Transcribed page text
>>>

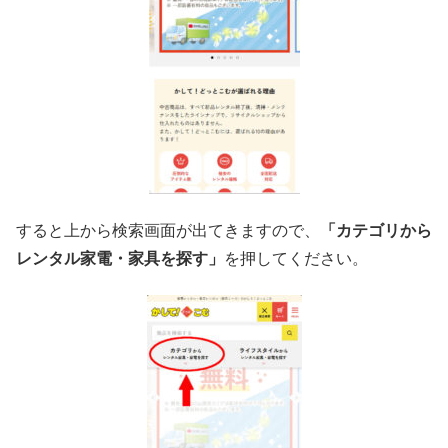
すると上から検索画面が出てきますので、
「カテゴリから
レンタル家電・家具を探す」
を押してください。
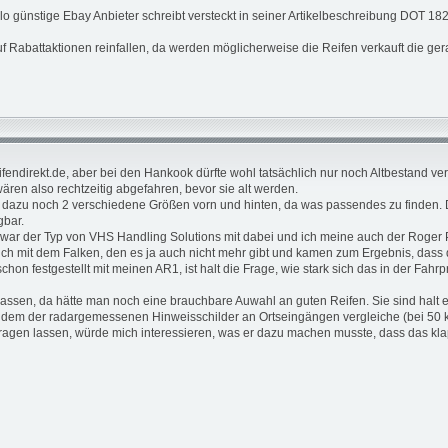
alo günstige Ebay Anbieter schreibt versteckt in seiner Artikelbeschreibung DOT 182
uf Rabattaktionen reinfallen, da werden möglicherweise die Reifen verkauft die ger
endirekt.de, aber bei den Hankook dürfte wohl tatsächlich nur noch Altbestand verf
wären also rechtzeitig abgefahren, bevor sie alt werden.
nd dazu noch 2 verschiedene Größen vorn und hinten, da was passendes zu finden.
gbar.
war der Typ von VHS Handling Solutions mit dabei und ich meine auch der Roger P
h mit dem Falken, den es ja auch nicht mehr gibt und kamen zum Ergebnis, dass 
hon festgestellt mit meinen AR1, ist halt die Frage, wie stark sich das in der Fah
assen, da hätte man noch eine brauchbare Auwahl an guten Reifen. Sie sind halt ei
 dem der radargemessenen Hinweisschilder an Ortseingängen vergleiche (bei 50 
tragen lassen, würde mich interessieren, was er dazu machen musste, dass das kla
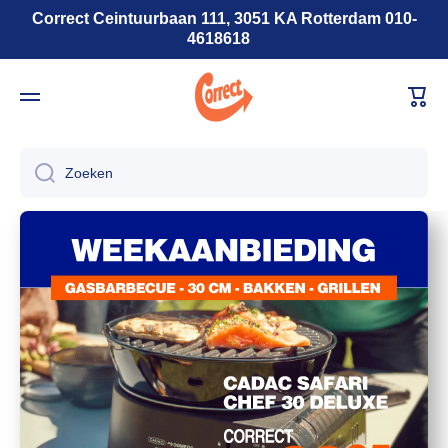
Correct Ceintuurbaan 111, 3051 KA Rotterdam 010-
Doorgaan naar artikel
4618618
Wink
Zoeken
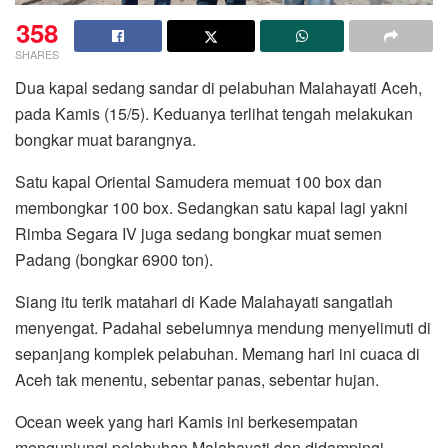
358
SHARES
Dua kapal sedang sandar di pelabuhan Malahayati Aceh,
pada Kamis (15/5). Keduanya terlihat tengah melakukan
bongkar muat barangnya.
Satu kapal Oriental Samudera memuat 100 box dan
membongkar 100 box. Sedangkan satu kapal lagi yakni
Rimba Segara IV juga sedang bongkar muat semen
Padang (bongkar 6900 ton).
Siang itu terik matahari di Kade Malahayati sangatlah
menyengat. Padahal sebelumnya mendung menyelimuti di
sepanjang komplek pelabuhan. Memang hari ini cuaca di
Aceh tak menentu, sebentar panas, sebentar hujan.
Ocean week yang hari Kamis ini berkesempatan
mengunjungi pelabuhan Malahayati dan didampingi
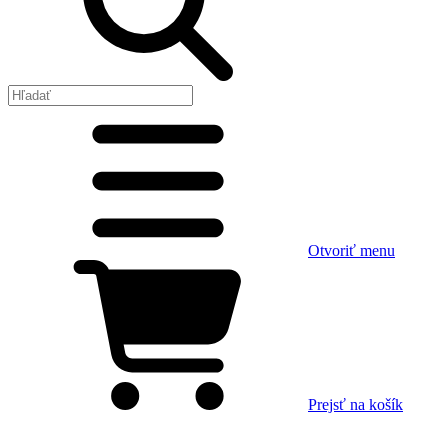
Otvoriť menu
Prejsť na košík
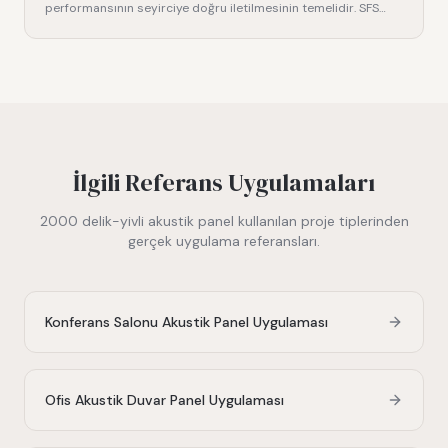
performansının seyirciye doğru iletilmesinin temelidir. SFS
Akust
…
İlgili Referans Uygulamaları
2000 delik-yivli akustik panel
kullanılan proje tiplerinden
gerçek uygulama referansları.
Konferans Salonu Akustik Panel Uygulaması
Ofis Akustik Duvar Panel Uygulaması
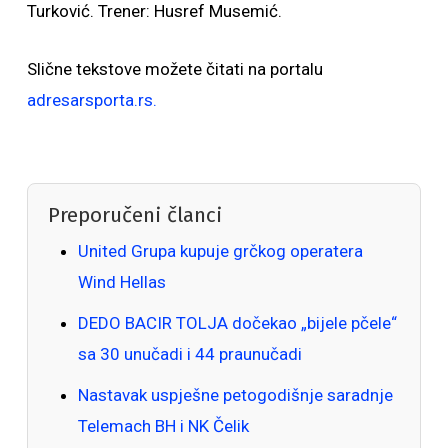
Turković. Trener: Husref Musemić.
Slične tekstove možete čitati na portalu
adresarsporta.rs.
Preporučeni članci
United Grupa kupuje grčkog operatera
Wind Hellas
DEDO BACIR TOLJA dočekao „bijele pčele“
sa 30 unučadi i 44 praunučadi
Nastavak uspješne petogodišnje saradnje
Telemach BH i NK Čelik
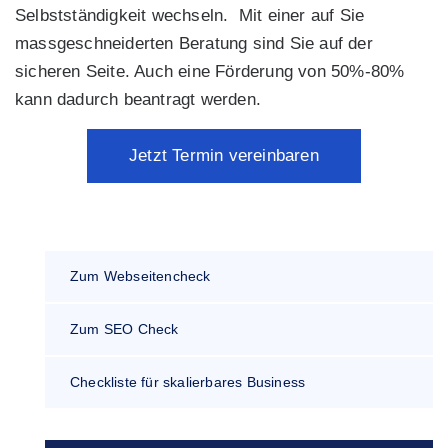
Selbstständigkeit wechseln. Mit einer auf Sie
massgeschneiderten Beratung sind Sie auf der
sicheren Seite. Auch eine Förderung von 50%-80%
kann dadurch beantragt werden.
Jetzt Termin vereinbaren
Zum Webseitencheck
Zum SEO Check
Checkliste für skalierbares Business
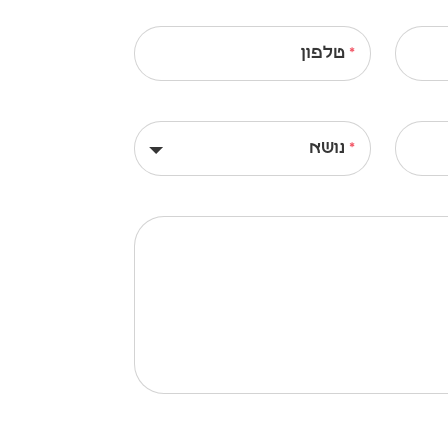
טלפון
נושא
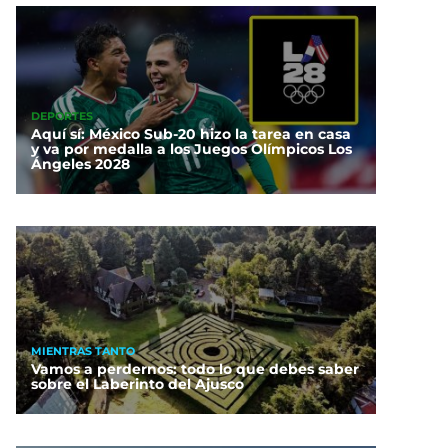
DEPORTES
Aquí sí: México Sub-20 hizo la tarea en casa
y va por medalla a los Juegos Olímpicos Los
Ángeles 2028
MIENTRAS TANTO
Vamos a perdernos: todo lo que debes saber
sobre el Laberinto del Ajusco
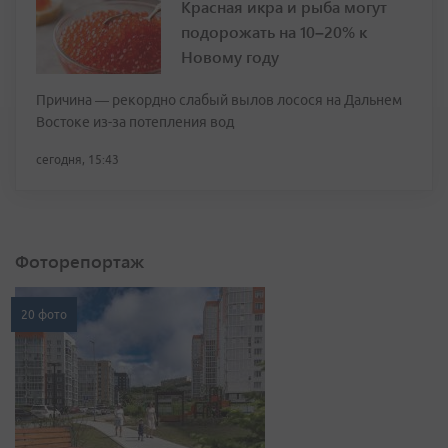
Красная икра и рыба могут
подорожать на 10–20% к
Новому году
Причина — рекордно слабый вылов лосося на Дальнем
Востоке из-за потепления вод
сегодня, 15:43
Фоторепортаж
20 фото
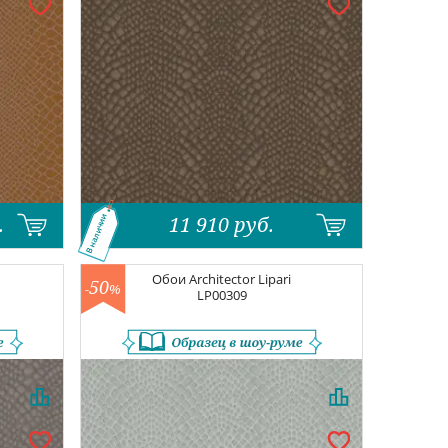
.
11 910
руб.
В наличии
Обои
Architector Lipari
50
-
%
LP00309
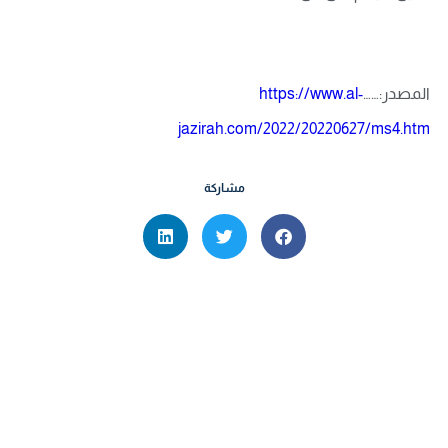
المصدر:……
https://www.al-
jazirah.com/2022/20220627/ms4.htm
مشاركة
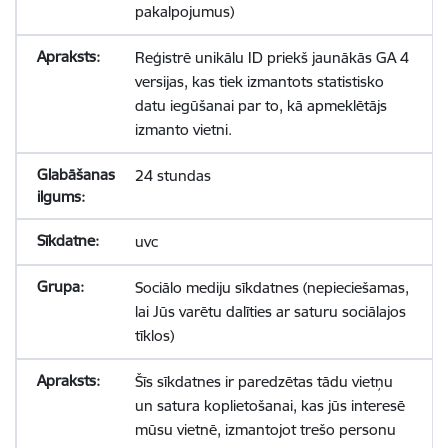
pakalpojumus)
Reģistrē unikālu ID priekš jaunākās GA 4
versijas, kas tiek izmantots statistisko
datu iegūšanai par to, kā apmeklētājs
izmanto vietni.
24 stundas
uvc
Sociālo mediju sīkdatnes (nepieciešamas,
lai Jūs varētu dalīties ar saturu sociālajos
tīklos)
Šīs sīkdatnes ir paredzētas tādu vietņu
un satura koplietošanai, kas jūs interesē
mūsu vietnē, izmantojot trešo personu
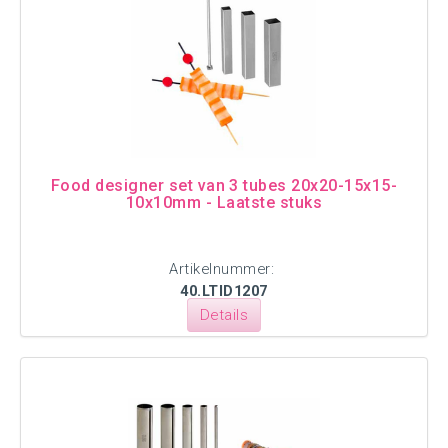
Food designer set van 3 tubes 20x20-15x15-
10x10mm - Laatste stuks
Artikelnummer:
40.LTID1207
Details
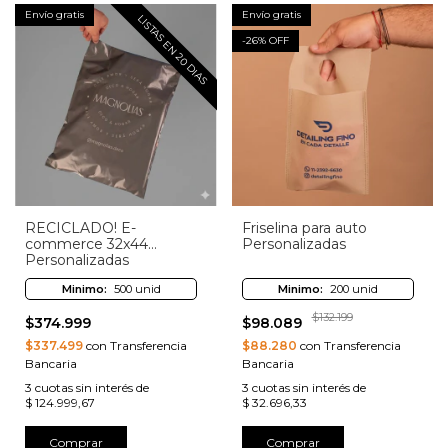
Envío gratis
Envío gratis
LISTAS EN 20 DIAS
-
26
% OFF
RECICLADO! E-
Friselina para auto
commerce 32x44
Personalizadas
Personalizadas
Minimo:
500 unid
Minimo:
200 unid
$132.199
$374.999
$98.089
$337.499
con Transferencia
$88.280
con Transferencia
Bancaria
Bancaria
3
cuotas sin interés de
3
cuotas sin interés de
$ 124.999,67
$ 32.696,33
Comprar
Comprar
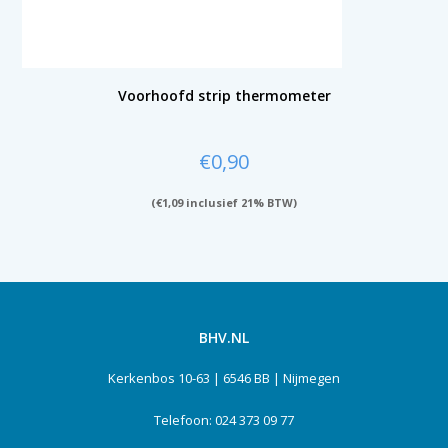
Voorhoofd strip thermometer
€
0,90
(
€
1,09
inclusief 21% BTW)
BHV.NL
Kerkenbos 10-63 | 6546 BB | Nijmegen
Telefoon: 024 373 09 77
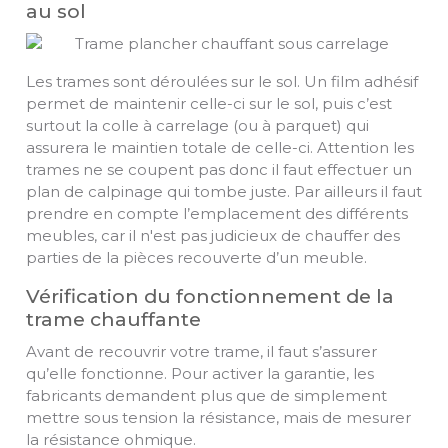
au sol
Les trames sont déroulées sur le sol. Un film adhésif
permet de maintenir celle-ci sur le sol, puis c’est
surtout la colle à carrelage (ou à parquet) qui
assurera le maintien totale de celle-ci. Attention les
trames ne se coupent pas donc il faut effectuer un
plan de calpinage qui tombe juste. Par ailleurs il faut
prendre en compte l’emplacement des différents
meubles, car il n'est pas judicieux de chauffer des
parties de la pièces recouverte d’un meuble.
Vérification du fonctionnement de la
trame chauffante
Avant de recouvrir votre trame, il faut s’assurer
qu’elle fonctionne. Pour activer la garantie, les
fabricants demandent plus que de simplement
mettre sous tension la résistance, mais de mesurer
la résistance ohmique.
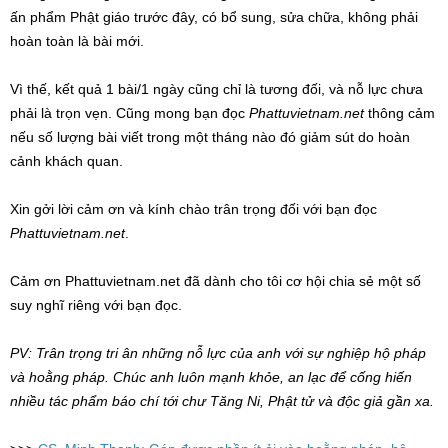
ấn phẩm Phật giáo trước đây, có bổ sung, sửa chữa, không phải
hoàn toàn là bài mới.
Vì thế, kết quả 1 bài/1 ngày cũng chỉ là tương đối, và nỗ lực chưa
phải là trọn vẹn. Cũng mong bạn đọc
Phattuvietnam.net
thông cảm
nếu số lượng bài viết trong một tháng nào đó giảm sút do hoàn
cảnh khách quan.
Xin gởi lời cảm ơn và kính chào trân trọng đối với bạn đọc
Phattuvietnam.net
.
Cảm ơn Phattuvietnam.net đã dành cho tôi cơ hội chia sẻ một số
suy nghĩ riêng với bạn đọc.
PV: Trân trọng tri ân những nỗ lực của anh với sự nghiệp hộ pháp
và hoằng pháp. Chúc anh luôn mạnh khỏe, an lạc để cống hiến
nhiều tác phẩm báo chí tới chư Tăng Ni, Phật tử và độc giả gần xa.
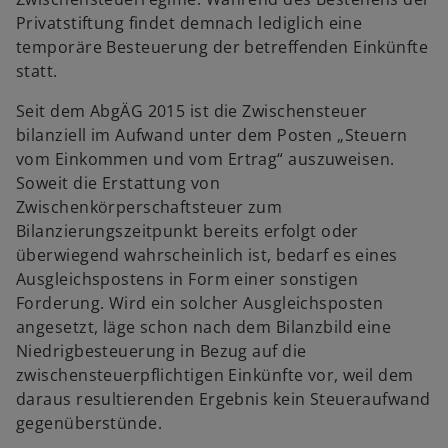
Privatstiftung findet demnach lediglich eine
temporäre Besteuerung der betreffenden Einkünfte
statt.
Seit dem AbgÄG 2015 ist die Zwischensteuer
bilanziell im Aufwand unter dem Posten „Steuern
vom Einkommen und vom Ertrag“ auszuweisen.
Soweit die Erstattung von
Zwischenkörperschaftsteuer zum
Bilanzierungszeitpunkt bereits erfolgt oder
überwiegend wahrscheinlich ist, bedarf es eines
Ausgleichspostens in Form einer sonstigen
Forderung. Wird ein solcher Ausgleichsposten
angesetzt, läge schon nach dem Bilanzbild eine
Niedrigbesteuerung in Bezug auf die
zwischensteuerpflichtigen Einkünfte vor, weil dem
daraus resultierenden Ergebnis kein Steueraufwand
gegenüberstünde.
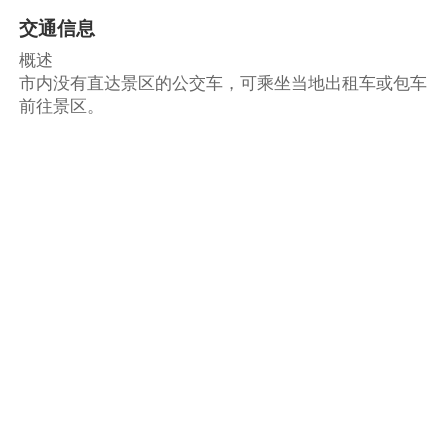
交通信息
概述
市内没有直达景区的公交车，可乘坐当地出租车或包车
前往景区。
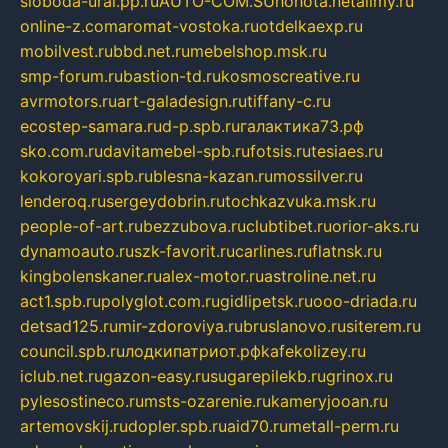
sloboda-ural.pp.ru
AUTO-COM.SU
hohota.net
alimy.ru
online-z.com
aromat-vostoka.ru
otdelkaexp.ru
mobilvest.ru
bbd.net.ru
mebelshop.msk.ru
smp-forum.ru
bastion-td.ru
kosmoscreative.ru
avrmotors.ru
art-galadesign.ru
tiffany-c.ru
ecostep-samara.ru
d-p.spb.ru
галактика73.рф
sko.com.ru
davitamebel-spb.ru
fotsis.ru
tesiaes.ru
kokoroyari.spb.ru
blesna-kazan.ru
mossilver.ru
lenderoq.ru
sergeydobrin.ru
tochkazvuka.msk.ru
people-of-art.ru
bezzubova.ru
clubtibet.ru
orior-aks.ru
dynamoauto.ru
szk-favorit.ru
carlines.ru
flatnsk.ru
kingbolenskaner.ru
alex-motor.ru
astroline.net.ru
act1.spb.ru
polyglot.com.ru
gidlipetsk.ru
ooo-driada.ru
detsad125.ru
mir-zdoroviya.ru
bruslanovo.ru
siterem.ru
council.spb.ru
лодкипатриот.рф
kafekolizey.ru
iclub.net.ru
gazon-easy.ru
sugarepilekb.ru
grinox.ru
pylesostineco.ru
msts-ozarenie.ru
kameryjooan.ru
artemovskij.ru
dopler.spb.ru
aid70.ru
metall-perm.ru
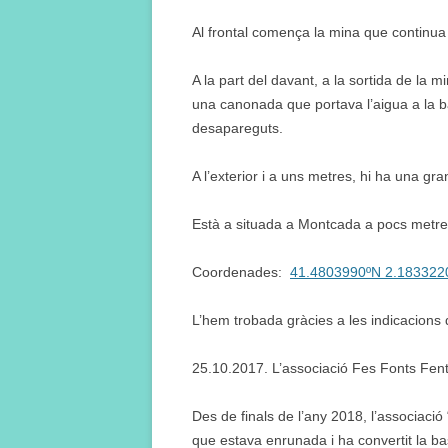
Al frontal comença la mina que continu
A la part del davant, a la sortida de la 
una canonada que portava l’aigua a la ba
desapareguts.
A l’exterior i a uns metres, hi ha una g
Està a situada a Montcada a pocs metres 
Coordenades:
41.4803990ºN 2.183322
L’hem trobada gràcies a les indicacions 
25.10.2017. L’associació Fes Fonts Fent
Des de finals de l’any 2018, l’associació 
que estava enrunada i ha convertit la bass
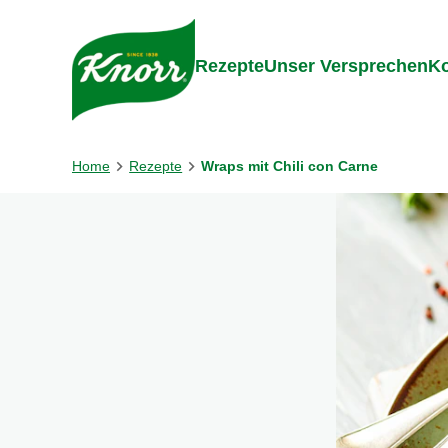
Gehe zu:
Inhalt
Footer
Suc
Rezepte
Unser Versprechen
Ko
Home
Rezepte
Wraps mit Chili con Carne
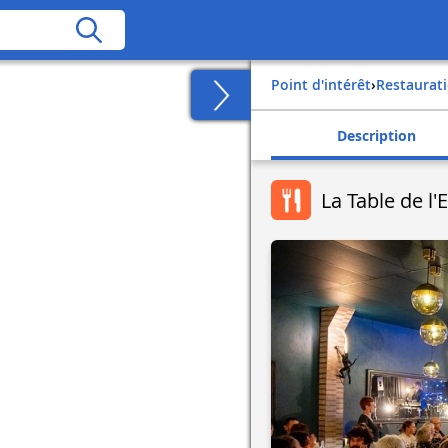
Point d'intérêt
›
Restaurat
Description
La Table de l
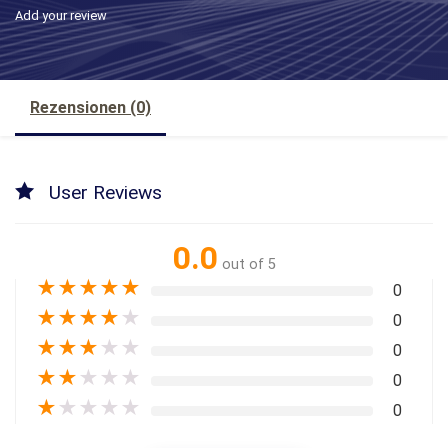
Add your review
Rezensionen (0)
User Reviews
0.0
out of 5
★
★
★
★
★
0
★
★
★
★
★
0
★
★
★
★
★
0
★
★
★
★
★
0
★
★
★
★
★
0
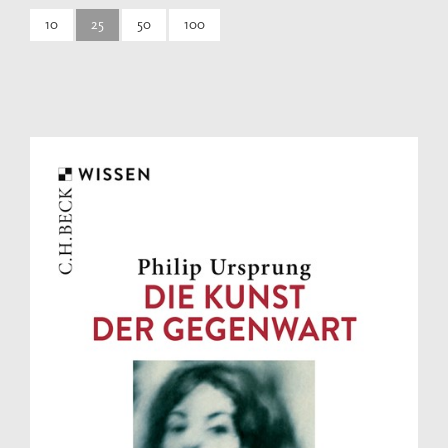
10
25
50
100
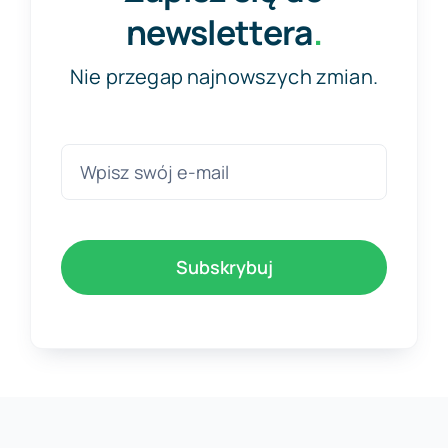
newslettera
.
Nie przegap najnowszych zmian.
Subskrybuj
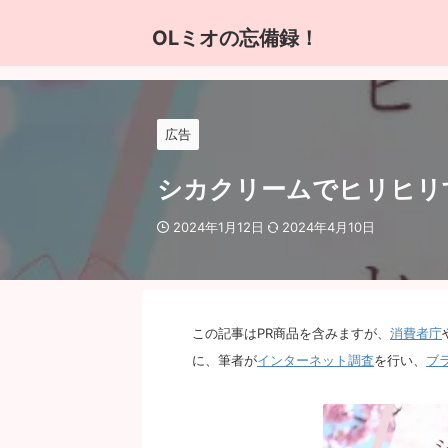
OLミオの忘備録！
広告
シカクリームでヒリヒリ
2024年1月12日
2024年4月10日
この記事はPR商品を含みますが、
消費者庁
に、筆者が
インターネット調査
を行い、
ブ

<<<

*Work to complete*
Copy the material word for word, starting at the line containing "Add your review" and continuing to the end. Leave out the pictures.

*Exercise response*
Add your review
Rezensionen (0)
User Reviews
0.0
out of 5
★
★
★
★
★
0
★
★
★
★
★
0
★
★
★
★
★
0
★
★
★
★
★
0
★
★
★
★
★
0
10
25
50
100
newslettera
.
Nie przegap najnowszych zmian.
Subskrybuj
OLミオの忘備録！
広告
シカクリームでヒリヒリ
2024年1月12日
2024年4月10日
この記事はPR商品を含みますが、
消費者庁
に、筆者が
インターネット調査
を行い、
ブ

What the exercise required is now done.